Reputation: 165
I am trying to find the frequencies of several words totalled.
For example, I am using this code to find the frequencies of some words
keyterms <- c("canadian", "american", "british")
dict <- dictionary(list(keyterms2 = c("canadian", "american", "british"))))
dfm <- dfm(toks) %>%
dfm_group(groups = "Organization") %>%
dfm_select(pattern = keyterms)
When I run the above using keyterms and the dictionary, I get the frequencies for each word individually.
A header | canadian | american | british |
---|---|---|---|
Organization | 10 | 10 | 10 |
Is there a way to write the script so that it returns the frequencies totalled up so that it looks like this:
A header | terms |
---|---|
Organization | 30 |
Thank you
Upvotes: 0
Views: 89
Reputation: 14902
The dictionary approach is the most elegant solution, since it combines your keyword terms.
Here, I've illustrated how you can do this with the built-in inaugural corpus, where your groups (similar to your "Organization") is the president's name.
library("quanteda")
## Package version: 3.1
## Unicode version: 13.0
## ICU version: 69.1
## Parallel computing: 12 of 12 threads used.
## See https://quanteda.io for tutorials and examples.
keyterms <- c("canadian", "american", "british")
dict <- dictionary(list(terms = keyterms))
toks <- data_corpus_inaugural %>%
corpus_subset(Year > 2000) %>%
tokens() %>%
tokens_lookup(dictionary = dict)
dfm(toks) %>%
dfm_group(groups = President) %>%
convert(to = "data.frame")
## doc_id terms
## 1 Biden 9
## 2 Bush 6
## 3 Obama 8
## 4 Trump 11
(You can rename the first column to "A header" if you wish.)

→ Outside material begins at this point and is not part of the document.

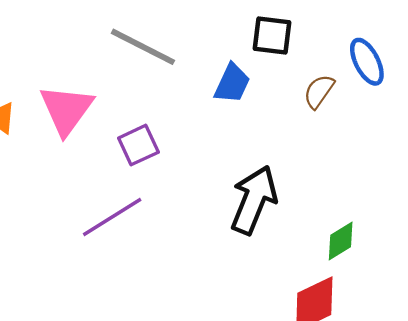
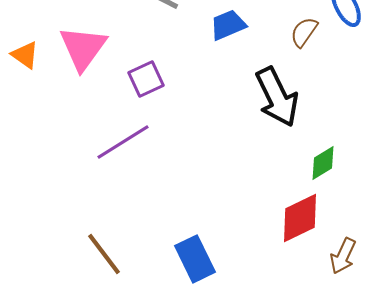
blue trapezoid: (232, 83) -> (228, 25), turned -138
black arrow: (254, 200) -> (277, 97), moved, turned 132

Note that the usage for groups
changed in quanteda 3.0, so now its value should not be quoted.
Upvotes: 1
Reputation: 388797
You can use rowSums
-
result <- dfm(toks) %>%
dfm_group(groups = "Organization") %>%
dfm_select(pattern = keyterms) %>%
rowSums()
Using stack(result)[2:1]
would return a dataframe.
Upvotes: 0